▸ ASSIGNMENT: Every entry must be transcribed exactly. Pictures are not part of the copy.

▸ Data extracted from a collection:
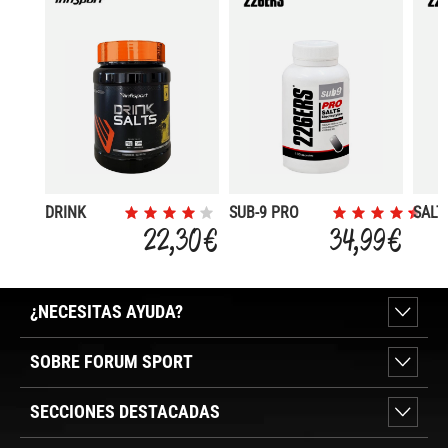
DRINK
SUB-9 PRO
SALT
SALTS
SALTS
ELEC
22,30 €
34,99 €
ZERO
ELECTROLYTES
100U
POLVO
100 UDS
¿NECESITAS AYUDA?
SOBRE FORUM SPORT
SECCIONES DESTACADAS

▸ YOUR RESPONSE:
DRINK
SUB-9 PRO
SALT
SALTS
SALTS
ELEC
22,30 €
34,99 €
ZERO
ELECTROLYTES
100U
POLVO
100 UDS
¿NECESITAS AYUDA?
SOBRE FORUM SPORT
SECCIONES DESTACADAS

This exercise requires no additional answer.